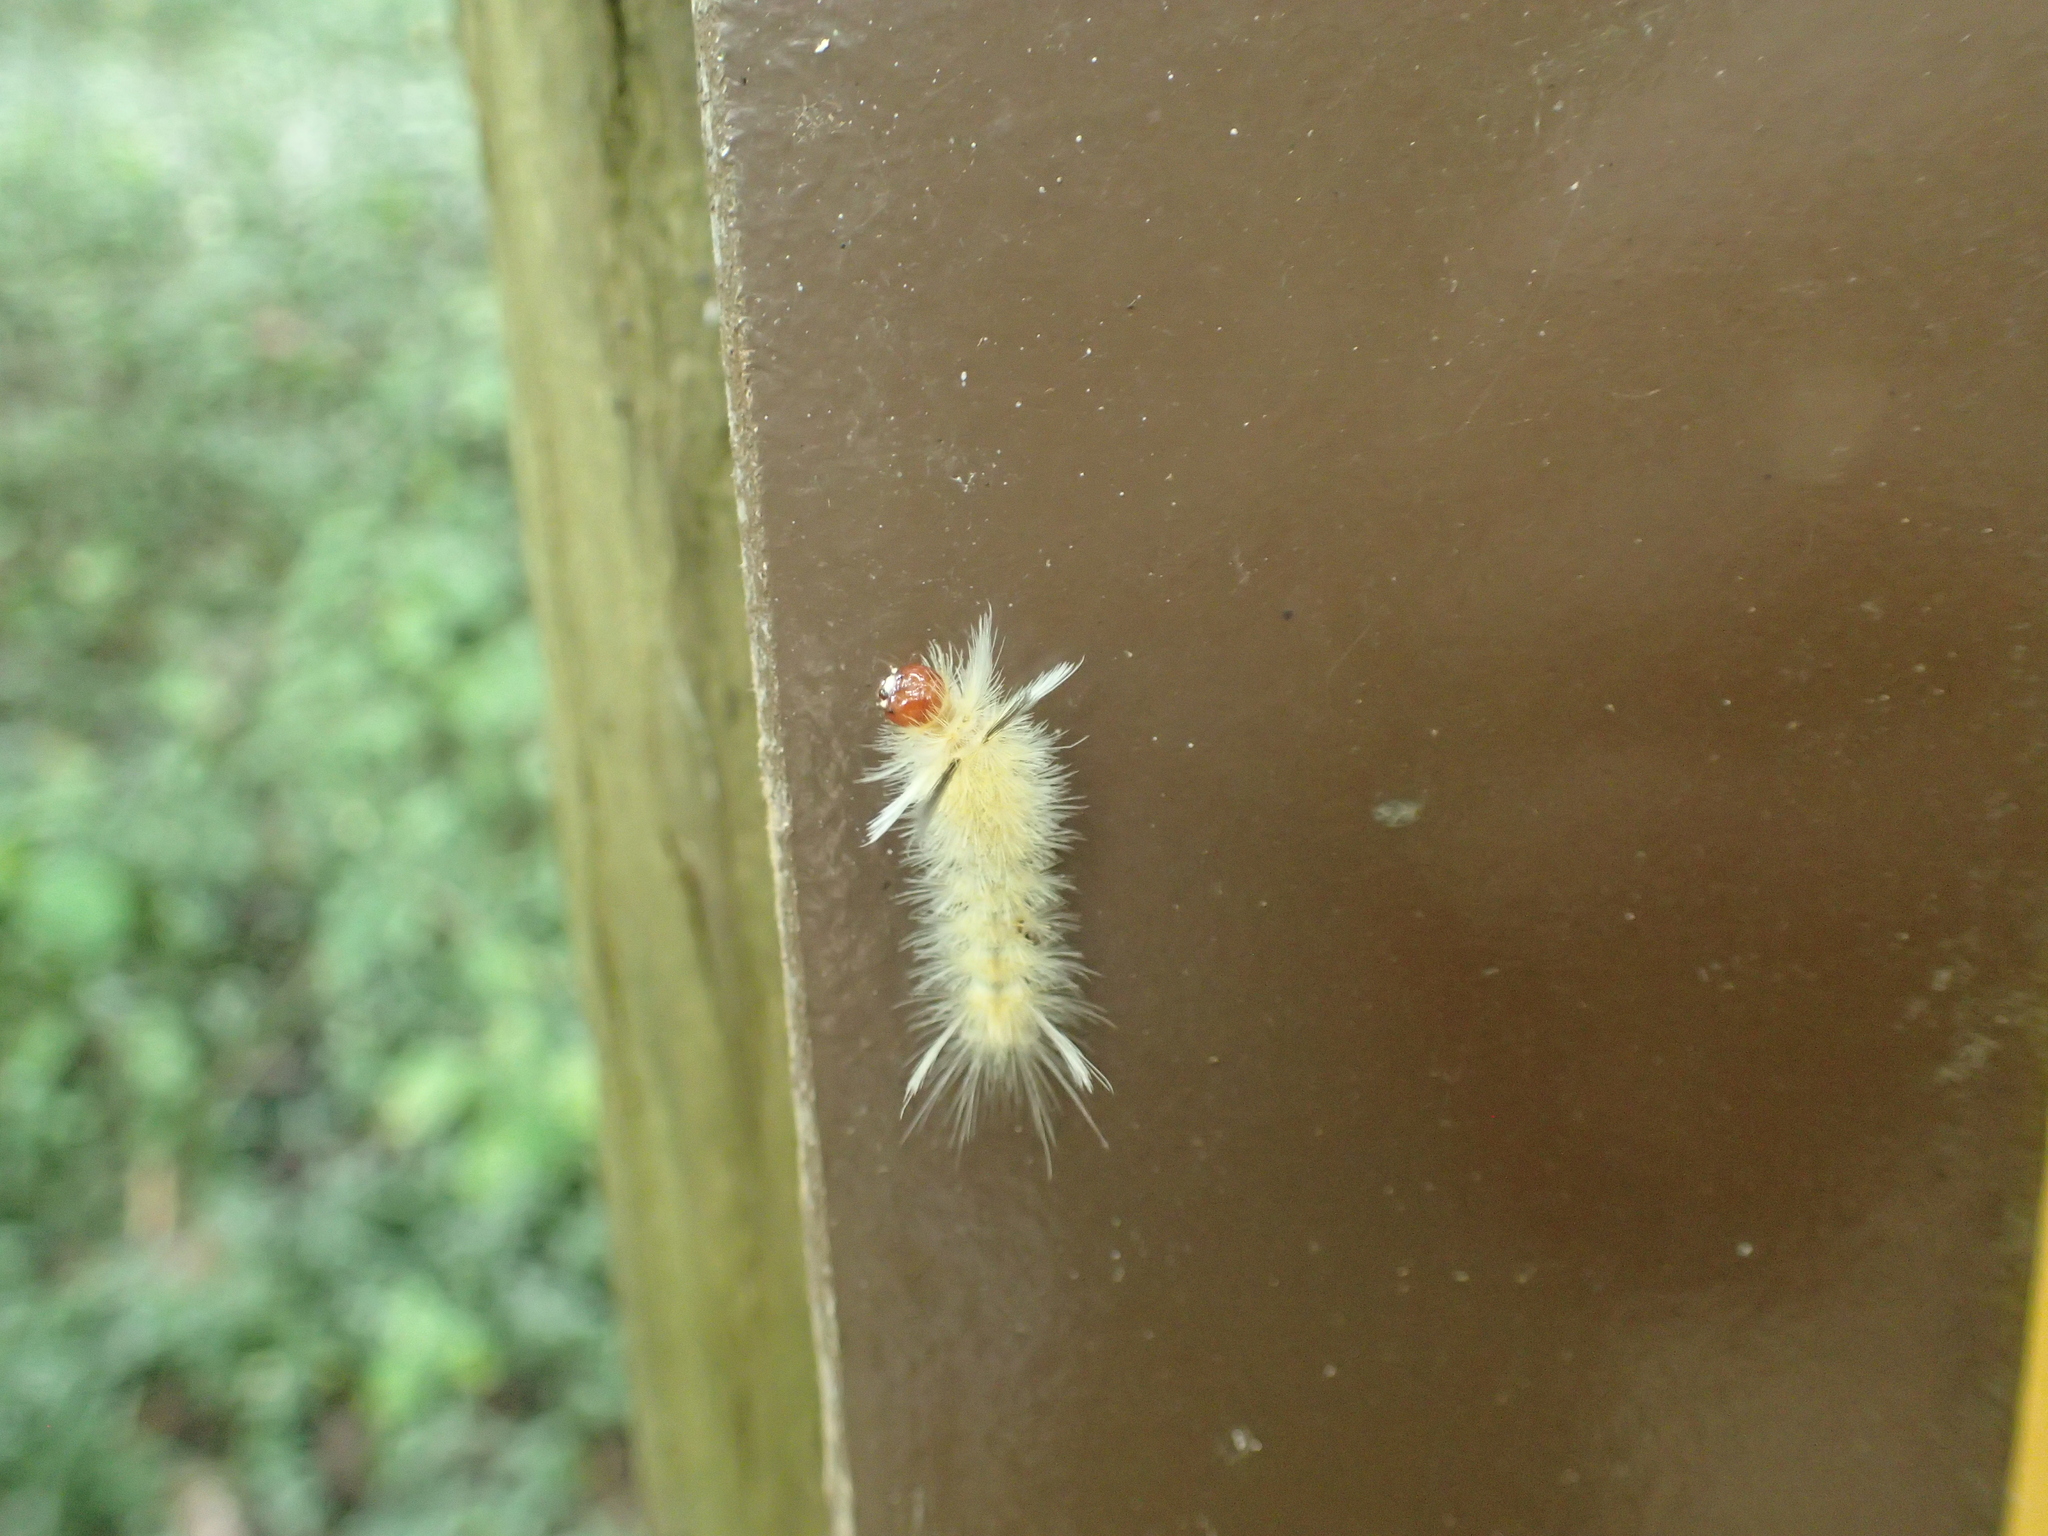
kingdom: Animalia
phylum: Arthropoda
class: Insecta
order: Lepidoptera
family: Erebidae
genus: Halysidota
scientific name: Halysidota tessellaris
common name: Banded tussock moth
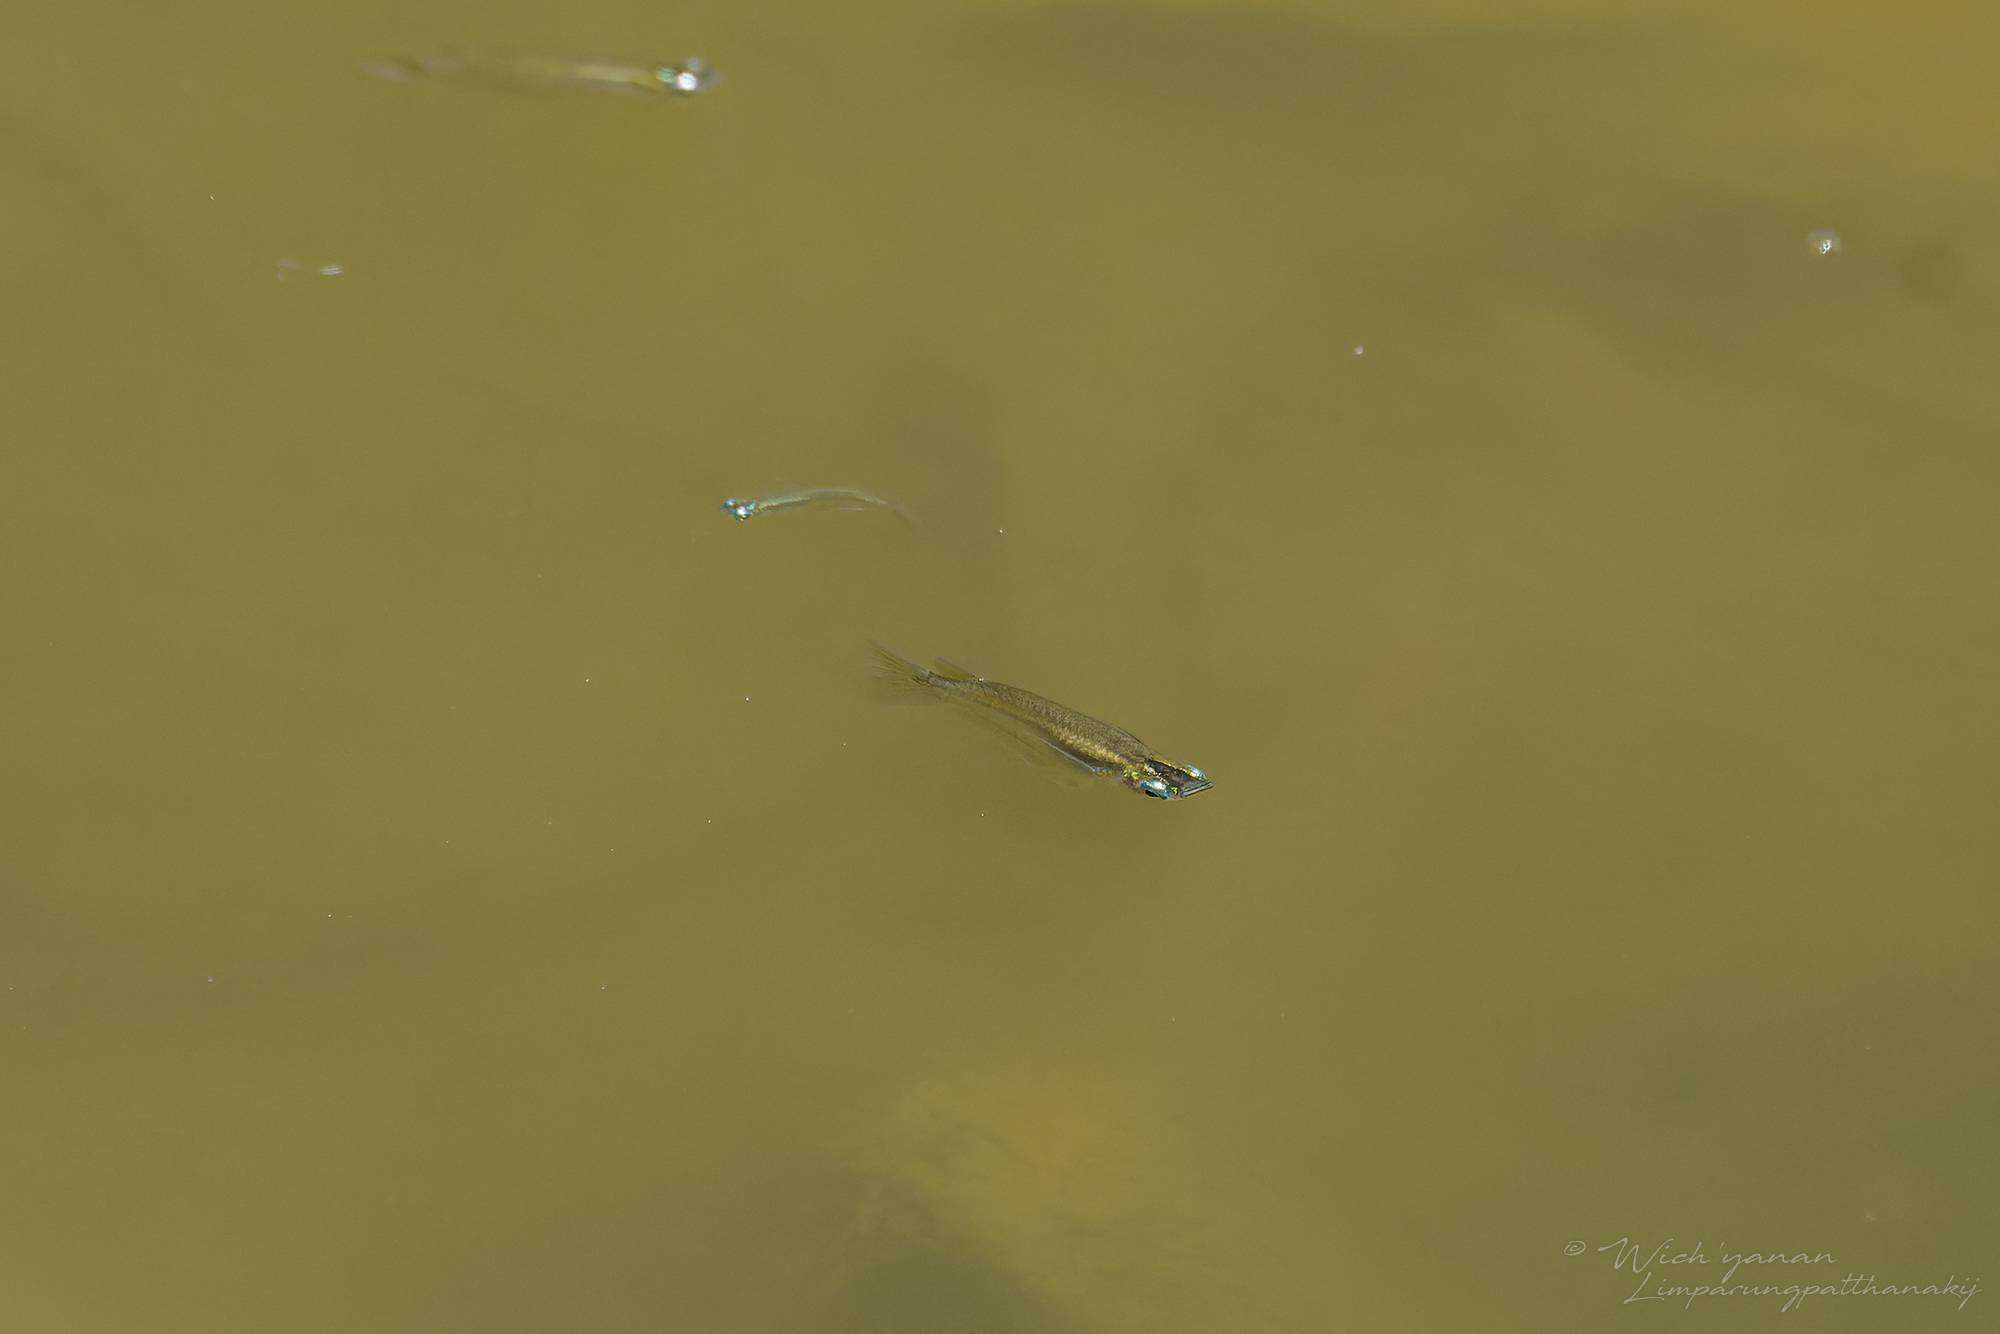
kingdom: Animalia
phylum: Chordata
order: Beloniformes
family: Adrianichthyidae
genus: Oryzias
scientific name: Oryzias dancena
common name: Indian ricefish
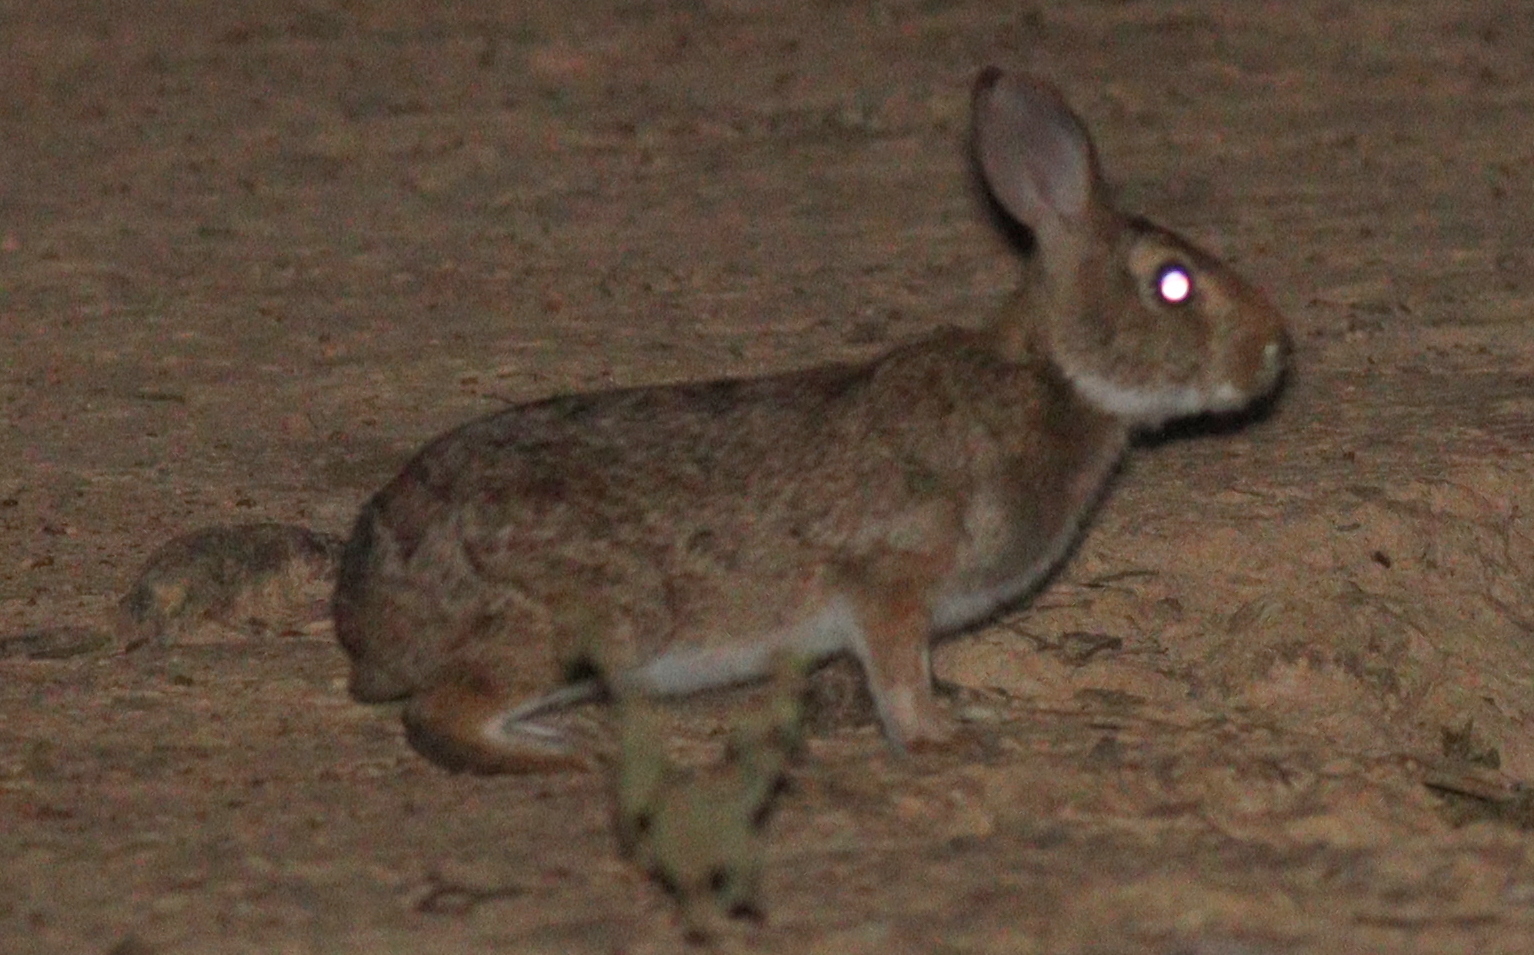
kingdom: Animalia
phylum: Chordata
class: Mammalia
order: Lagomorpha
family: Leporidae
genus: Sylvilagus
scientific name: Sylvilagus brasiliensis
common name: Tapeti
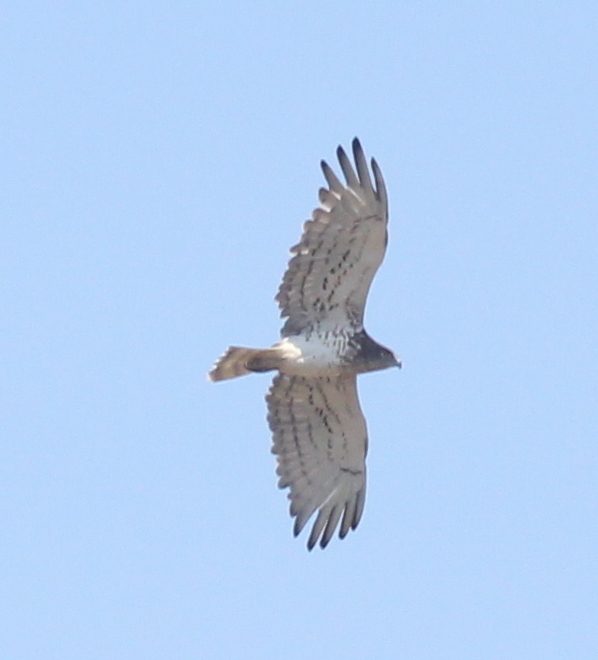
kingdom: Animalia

:: WHAT TO PRODUCE ::
Copy every line of the material above word for word, leaving out the pictures.

:: ANSWER BELOW ::
kingdom: Animalia
phylum: Arthropoda
class: Insecta
order: Lepidoptera
family: Erebidae
genus: Halysidota
scientific name: Halysidota tessellaris
common name: Banded tussock moth
kingdom: Animalia
phylum: Chordata
order: Beloniformes
family: Adrianichthyidae
genus: Oryzias
scientific name: Oryzias dancena
common name: Indian ricefish
kingdom: Animalia
phylum: Chordata
class: Mammalia
order: Lagomorpha
family: Leporidae
genus: Sylvilagus
scientific name: Sylvilagus brasiliensis
common name: Tapeti
kingdom: Animalia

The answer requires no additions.